Investors will watch the U.S. Treasury’s debt auctions for signs that demand remains steady after a yield surge roiled markets in the first quarter and fanned concerns that higher borrowing costs could hurt stocks, particularly growth sectors like technology.

The Treasury will auction $58 billion of three-year notes on Tuesday and $41 billion of 10-year notes on Wednesday, followed by $27 billion of 30-year bonds on Thursday.

The Federal Reserve’s asset purchase schedule too is due on May 13. The Fed kept Treasury purchases unchanged at $80 billion per month for mid-April to mid-May period.

4. Chinese debt brake?

While global investors focus on inflation, in China it’s credit that’s the most likely source of pressure for policymakers. Data on both due in coming days could shape Beijing’s outlook, with inflation seen pretty subdued while loan growth will probably chug along.

The politburo recently emphasised steady-as-she-goes policy, but made notable mention of the need to dampen housing speculation and of the government’s role in managing financial risks – possibly clues as to areas that might see reform or tightening.

That comes after a wobbly few months in its debt markets, with defaults at state-owned firms in November and trouble at bad-loan giant Huarong rattling confidence in recent weeks. There’s no sense yet of a 2018-style de-leveraging push, but authorities might be looking to tap the brakes if loans leap.

5. Coining it

Bitcoin hogged the crypto-currency limelight earlier this year, doubling in price before recently losing steam. Now it’s the turn of smaller rivals – the “altcoins” – to have their moment in the sun.

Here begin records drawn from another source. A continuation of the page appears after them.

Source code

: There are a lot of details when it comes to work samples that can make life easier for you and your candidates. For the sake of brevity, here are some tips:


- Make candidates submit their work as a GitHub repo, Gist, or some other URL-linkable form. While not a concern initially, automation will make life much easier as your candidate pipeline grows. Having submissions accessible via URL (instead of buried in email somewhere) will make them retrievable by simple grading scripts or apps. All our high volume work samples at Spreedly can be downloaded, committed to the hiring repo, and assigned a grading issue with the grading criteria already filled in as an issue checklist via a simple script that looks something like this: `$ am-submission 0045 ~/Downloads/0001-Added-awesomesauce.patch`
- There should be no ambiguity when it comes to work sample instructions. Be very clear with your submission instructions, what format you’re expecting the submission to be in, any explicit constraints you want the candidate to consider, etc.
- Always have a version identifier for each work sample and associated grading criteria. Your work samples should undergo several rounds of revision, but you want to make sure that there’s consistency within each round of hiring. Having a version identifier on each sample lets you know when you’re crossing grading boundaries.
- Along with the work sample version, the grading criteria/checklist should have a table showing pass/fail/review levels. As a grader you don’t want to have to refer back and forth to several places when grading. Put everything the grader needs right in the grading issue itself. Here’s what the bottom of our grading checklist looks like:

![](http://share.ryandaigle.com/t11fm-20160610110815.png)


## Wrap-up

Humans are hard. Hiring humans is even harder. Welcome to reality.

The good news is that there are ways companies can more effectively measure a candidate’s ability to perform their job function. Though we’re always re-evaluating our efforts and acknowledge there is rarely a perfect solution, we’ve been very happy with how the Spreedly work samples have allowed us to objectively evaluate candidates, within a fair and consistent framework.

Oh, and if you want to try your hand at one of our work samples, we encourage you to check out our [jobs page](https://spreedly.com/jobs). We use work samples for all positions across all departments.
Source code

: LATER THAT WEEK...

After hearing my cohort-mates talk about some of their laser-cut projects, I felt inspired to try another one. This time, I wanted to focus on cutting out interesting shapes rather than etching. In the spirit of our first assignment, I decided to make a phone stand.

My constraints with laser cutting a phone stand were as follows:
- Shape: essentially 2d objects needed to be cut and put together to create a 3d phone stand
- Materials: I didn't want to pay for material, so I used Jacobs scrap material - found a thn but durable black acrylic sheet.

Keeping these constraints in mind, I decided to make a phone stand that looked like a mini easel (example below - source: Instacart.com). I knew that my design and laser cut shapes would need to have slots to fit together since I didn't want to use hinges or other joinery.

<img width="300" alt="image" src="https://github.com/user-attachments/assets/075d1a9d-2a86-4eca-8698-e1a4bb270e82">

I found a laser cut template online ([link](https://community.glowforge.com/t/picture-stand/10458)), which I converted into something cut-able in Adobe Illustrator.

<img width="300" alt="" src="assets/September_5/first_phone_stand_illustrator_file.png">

The second-largest coin, ethereum, hit a record $3,560 recently fuelled by its use in a bond issue and the booming NFT sector. Meme-based digital coin Dogecoin, originally intended as a satire on the cryptocurrency boom, also hit an all-time high. Their rise knocked bitcoin’s share of the $2.4 trillion crypto market to a near-two year low.

The crypto crowd might also tune into U.S. entertainment show Saturday Night Live this weekend, guest-hosted by Tesla Techno-king Elon Musk, whose social media comments have in the past sent bitcoin and Dogecoin soaring.